2026 playbook

How to find products to sell in 2026

Every January, sellers download the same ‘100 winning products’ PDF. By March, most of those SKUs are saturated or were never real opportunities. Here’s the opposite approach—boring, repeatable, and aligned with how buyer demand actually moves.

6 min read · Updated June 2026

Flip the order

Supplier sites are designed to move inventory, not to tell you what will sell on your marketplace this month. Start where buyers already signal interest.

  • Category lenses you’ll actually fulfill (pet, kitchen, beauty—not everything)
  • Google Trends product queries (filtered, not raw celebrity news)
  • Community chatter from seller subs when API access is available

Then match wholesale

Once you have a keyword with momentum, search your catalogs for title overlap—not visual similarity, not vibes. Text match is crude but fast and scales.

Example

Trend: “portable blender bottle” rising → CJ match: “USB rechargeable blender cup 400ml” → retail comp on eBay shows room under $35 → test listing.

Kill criteria (write these down)

Kill if margin < target

After fees, if you need 30% and the math says 12%, walk away. No ‘maybe ads will fix it.’

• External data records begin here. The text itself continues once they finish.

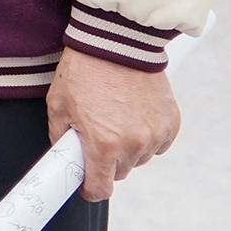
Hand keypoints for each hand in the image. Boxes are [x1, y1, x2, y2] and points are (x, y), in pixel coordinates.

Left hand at [46, 47, 181, 200]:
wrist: (115, 41)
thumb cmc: (84, 70)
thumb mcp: (58, 105)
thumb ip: (62, 138)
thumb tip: (67, 158)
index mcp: (103, 143)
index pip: (100, 188)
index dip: (90, 189)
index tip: (86, 185)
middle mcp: (133, 143)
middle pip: (120, 172)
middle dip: (107, 161)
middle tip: (97, 137)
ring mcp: (155, 133)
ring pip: (139, 158)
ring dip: (128, 148)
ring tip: (116, 118)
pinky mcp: (171, 122)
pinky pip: (158, 143)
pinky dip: (148, 135)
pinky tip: (134, 115)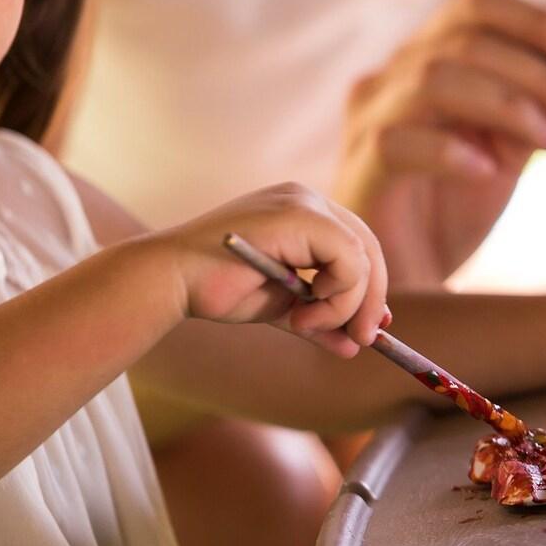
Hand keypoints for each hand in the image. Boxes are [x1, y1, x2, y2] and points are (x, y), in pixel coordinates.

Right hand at [158, 183, 388, 358]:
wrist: (175, 280)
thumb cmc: (219, 289)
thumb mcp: (282, 304)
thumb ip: (319, 317)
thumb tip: (353, 346)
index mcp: (303, 212)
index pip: (355, 246)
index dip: (370, 288)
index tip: (370, 328)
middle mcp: (307, 199)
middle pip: (367, 249)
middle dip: (369, 301)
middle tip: (362, 340)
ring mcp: (304, 203)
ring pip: (361, 258)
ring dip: (345, 306)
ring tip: (307, 325)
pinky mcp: (302, 215)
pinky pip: (349, 261)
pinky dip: (337, 298)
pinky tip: (301, 316)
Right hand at [334, 0, 545, 284]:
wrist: (415, 279)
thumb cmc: (459, 203)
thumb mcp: (512, 144)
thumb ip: (538, 100)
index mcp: (427, 56)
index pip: (476, 5)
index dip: (537, 20)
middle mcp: (391, 75)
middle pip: (465, 40)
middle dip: (539, 73)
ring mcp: (370, 119)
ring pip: (436, 80)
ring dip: (508, 106)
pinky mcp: (360, 169)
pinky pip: (400, 142)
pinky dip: (452, 151)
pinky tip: (488, 174)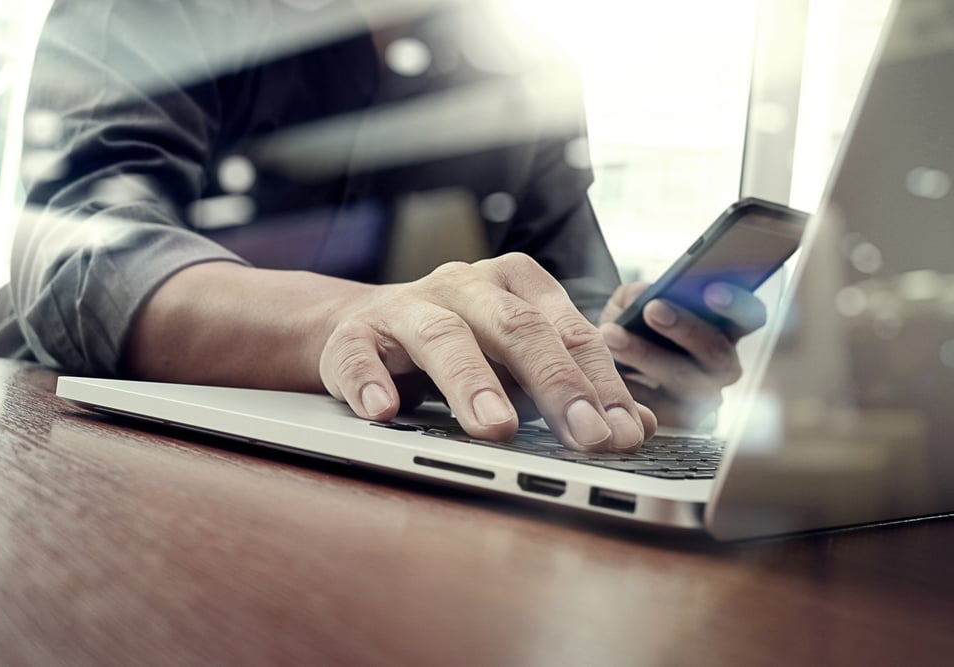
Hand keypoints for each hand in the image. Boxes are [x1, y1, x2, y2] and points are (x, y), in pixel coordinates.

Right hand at [320, 253, 656, 451]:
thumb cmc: (459, 347)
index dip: (600, 383)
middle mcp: (464, 286)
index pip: (568, 333)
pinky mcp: (353, 335)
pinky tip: (384, 412)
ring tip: (496, 428)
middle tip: (584, 436)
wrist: (365, 327)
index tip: (622, 434)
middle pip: (516, 327)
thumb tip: (637, 426)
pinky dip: (371, 382)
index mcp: (515, 285)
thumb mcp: (518, 361)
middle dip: (555, 383)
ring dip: (471, 381)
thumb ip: (574, 385)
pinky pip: (359, 356)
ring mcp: (406, 306)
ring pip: (442, 336)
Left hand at [598, 281, 766, 427]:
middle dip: (685, 328)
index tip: (711, 290)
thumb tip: (642, 294)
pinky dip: (634, 387)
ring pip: (687, 381)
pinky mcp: (680, 420)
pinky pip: (661, 408)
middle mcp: (722, 364)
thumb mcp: (629, 303)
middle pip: (717, 352)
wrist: (609, 362)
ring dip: (649, 357)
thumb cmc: (630, 327)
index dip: (736, 305)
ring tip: (613, 335)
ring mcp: (705, 396)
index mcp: (726, 328)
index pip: (749, 316)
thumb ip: (636, 294)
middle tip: (652, 309)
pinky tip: (609, 370)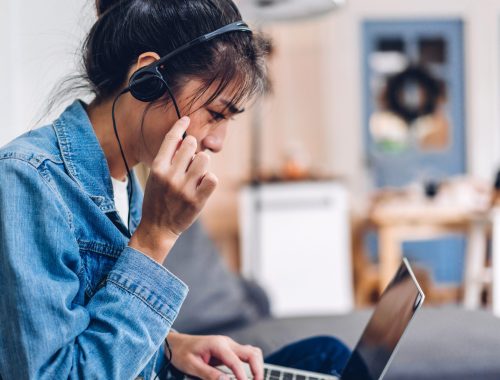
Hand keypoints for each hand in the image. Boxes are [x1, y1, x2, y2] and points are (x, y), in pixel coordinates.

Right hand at [129, 117, 217, 262]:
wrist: (157, 228)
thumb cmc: (158, 200)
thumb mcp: (156, 177)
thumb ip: (168, 160)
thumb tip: (183, 140)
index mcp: (157, 168)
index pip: (171, 139)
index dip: (180, 126)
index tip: (187, 119)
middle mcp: (170, 176)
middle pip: (192, 145)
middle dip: (194, 149)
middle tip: (191, 161)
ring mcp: (184, 188)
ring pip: (204, 159)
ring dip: (203, 164)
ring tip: (197, 174)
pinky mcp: (197, 200)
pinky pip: (212, 178)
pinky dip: (210, 180)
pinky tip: (203, 185)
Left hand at [168, 332, 263, 379]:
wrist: (176, 344)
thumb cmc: (182, 353)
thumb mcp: (192, 366)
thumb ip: (209, 374)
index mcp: (217, 345)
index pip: (235, 361)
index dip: (242, 376)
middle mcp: (226, 343)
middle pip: (251, 353)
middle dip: (258, 369)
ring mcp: (229, 345)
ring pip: (252, 352)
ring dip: (257, 365)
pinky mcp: (229, 350)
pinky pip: (246, 354)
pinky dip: (252, 364)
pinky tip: (250, 374)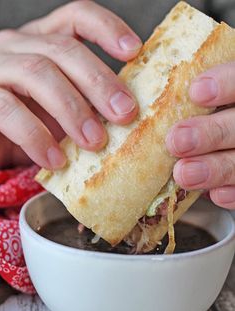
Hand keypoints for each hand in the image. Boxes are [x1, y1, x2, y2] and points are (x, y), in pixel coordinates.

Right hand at [0, 0, 140, 168]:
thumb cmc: (30, 124)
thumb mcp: (61, 109)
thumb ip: (86, 103)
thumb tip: (126, 114)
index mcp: (43, 43)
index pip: (76, 17)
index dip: (107, 28)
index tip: (135, 51)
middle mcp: (18, 47)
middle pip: (63, 49)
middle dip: (99, 82)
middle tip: (124, 113)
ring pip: (37, 73)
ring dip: (72, 110)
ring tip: (95, 142)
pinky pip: (9, 110)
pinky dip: (36, 137)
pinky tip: (56, 159)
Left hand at [166, 62, 234, 208]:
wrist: (214, 140)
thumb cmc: (196, 114)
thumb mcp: (197, 93)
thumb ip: (180, 86)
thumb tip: (133, 68)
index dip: (226, 83)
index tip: (195, 92)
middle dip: (210, 133)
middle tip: (176, 141)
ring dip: (215, 168)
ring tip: (183, 173)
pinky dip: (232, 192)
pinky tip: (214, 194)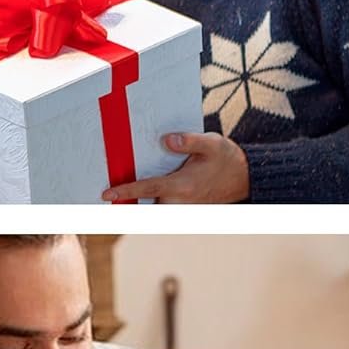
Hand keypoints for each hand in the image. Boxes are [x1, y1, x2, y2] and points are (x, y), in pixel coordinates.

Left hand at [103, 132, 248, 203]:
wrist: (245, 177)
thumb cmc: (227, 159)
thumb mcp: (211, 143)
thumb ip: (189, 141)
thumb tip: (166, 140)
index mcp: (183, 186)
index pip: (148, 189)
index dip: (126, 192)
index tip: (106, 194)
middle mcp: (180, 201)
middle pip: (144, 203)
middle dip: (124, 200)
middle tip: (102, 191)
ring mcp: (181, 207)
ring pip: (151, 206)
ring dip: (134, 202)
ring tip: (114, 191)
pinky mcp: (183, 208)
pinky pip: (160, 205)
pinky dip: (146, 200)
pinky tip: (133, 190)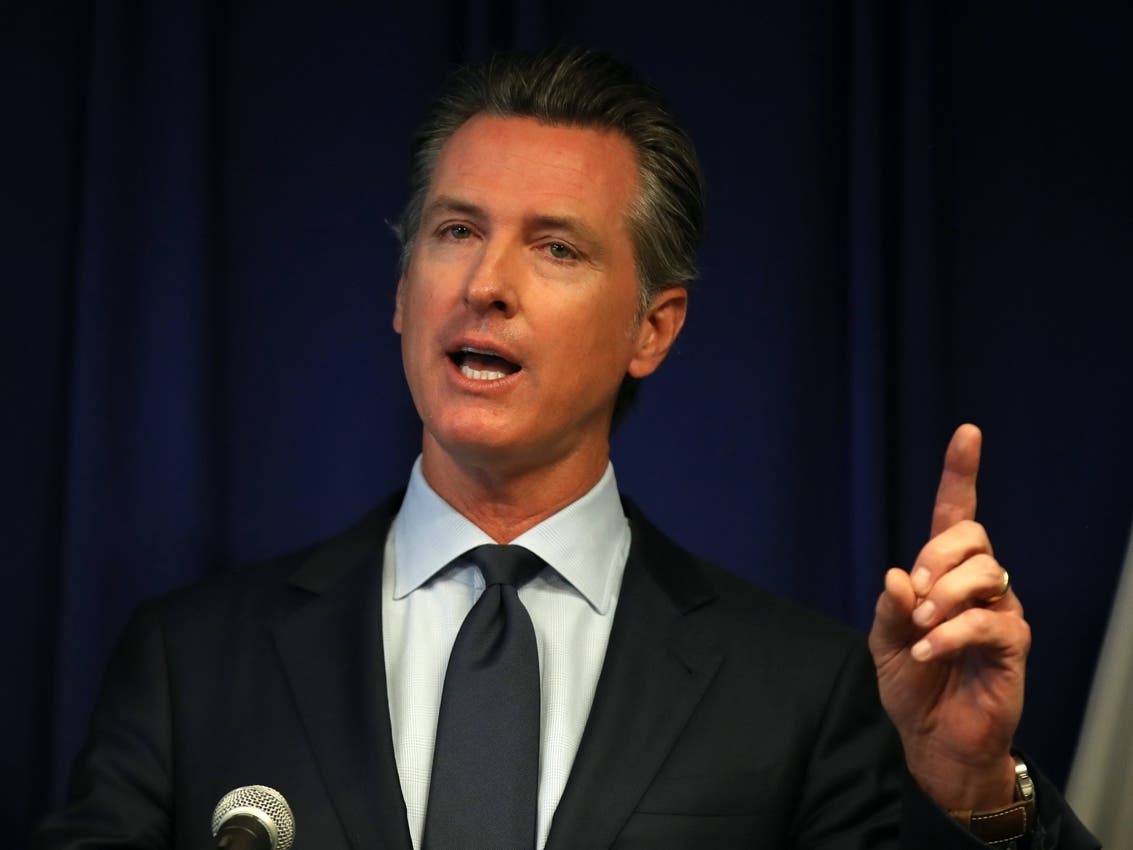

Kill if competition is a wall

Thousands of identical listings at penny margins = you’re late, not early.

Kill if supply is shaky

MOQ you can’t hit, cost that jumps on re-sync, or supplier gaps on re-order.

Where Parseflow fits

We don’t replace your judgment on ads and listings. We compress the research phase: ranked opportunities from your catalogs × live demand, refreshed on a schedule so you open Discover—not forty browser tabs.

Questions sellers ask

Amazon, eBay, or Shopify?
Parseflow picks the product; you pick the channel. Retail comps (eBay Browse when configured) inform price and saturation—not where you must list.
How many products should I test?
3–5 focused tests weekly beats 30 scattered launches. Depth over spray-and-pray.